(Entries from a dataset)
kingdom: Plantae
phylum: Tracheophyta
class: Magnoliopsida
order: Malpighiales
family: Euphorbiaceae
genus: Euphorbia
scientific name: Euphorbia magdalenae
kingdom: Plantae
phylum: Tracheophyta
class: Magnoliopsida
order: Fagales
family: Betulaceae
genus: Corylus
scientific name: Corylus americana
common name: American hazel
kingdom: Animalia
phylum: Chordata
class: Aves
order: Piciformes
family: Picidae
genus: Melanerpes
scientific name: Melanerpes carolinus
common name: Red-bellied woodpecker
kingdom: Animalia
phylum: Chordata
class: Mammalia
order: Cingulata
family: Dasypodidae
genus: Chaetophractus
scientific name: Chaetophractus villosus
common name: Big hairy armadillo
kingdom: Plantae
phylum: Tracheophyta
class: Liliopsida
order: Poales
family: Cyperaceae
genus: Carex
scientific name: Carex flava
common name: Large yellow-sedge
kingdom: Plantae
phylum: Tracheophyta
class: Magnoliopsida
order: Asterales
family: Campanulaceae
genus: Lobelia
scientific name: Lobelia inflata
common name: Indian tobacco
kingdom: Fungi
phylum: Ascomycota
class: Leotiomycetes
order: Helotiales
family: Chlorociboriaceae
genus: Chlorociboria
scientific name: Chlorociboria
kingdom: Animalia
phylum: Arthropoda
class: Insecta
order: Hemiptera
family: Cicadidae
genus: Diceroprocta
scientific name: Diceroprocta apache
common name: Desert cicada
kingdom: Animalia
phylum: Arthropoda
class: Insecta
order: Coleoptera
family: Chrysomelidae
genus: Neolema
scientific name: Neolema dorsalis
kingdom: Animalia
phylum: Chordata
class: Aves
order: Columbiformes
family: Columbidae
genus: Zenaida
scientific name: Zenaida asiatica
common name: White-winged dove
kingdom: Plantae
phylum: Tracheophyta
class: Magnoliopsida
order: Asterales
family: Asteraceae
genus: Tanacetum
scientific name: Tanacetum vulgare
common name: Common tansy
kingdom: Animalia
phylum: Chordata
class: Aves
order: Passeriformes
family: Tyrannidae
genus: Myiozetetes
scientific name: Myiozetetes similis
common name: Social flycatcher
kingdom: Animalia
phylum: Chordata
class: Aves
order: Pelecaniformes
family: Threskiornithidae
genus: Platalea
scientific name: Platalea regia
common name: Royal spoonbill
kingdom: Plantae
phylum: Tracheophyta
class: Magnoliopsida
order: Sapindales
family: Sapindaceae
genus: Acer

*Task to carry out:* Can you lay out every line of the listing above as a JSON list of strings, with one string per line and no blank lines?

*Answer to this problem:*
[
  "kingdom: Plantae",
  "phylum: Tracheophyta",
  "class: Magnoliopsida",
  "order: Malpighiales",
  "family: Euphorbiaceae",
  "genus: Euphorbia",
  "scientific name: Euphorbia magdalenae",
  "kingdom: Plantae",
  "phylum: Tracheophyta",
  "class: Magnoliopsida",
  "order: Fagales",
  "family: Betulaceae",
  "genus: Corylus",
  "scientific name: Corylus americana",
  "common name: American hazel",
  "kingdom: Animalia",
  "phylum: Chordata",
  "class: Aves",
  "order: Piciformes",
  "family: Picidae",
  "genus: Melanerpes",
  "scientific name: Melanerpes carolinus",
  "common name: Red-bellied woodpecker",
  "kingdom: Animalia",
  "phylum: Chordata",
  "class: Mammalia",
  "order: Cingulata",
  "family: Dasypodidae",
  "genus: Chaetophractus",
  "scientific name: Chaetophractus villosus",
  "common name: Big hairy armadillo",
  "kingdom: Plantae",
  "phylum: Tracheophyta",
  "class: Liliopsida",
  "order: Poales",
  "family: Cyperaceae",
  "genus: Carex",
  "scientific name: Carex flava",
  "common name: Large yellow-sedge",
  "kingdom: Plantae",
  "phylum: Tracheophyta",
  "class: Magnoliopsida",
  "order: Asterales",
  "family: Campanulaceae",
  "genus: Lobelia",
  "scientific name: Lobelia inflata",
  "common name: Indian tobacco",
  "kingdom: Fungi",
  "phylum: Ascomycota",
  "class: Leotiomycetes",
  "order: Helotiales",
  "family: Chlorociboriaceae",
  "genus: Chlorociboria",
  "scientific name: Chlorociboria",
  "kingdom: Animalia",
  "phylum: Arthropoda",
  "class: Insecta",
  "order: Hemiptera",
  "family: Cicadidae",
  "genus: Diceroprocta",
  "scientific name: Diceroprocta apache",
  "common name: Desert cicada",
  "kingdom: Animalia",
  "phylum: Arthropoda",
  "class: Insecta",
  "order: Coleoptera",
  "family: Chrysomelidae",
  "genus: Neolema",
  "scientific name: Neolema dorsalis",
  "kingdom: Animalia",
  "phylum: Chordata",
  "class: Aves",
  "order: Columbiformes",
  "family: Columbidae",
  "genus: Zenaida",
  "scientific name: Zenaida asiatica",
  "common name: White-winged dove",
  "kingdom: Plantae",
  "phylum: Tracheophyta",
  "class: Magnoliopsida",
  "order: Asterales",
  "family: Asteraceae",
  "genus: Tanacetum",
  "scientific name: Tanacetum vulgare",
  "common name: Common tansy",
  "kingdom: Animalia",
  "phylum: Chordata",
  "class: Aves",
  "order: Passeriformes",
  "family: Tyrannidae",
  "genus: Myiozetetes",
  "scientific name: Myiozetetes similis",
  "common name: Social flycatcher",
  "kingdom: Animalia",
  "phylum: Chordata",
  "class: Aves",
  "order: Pelecaniformes",
  "family: Threskiornithidae",
  "genus: Platalea",
  "scientific name: Platalea regia",
  "common name: Royal spoonbill",
  "kingdom: Plantae",
  "phylum: Tracheophyta",
  "class: Magnoliopsida",
  "order: Sapindales",
  "family: Sapindaceae",
  "genus: Acer"
]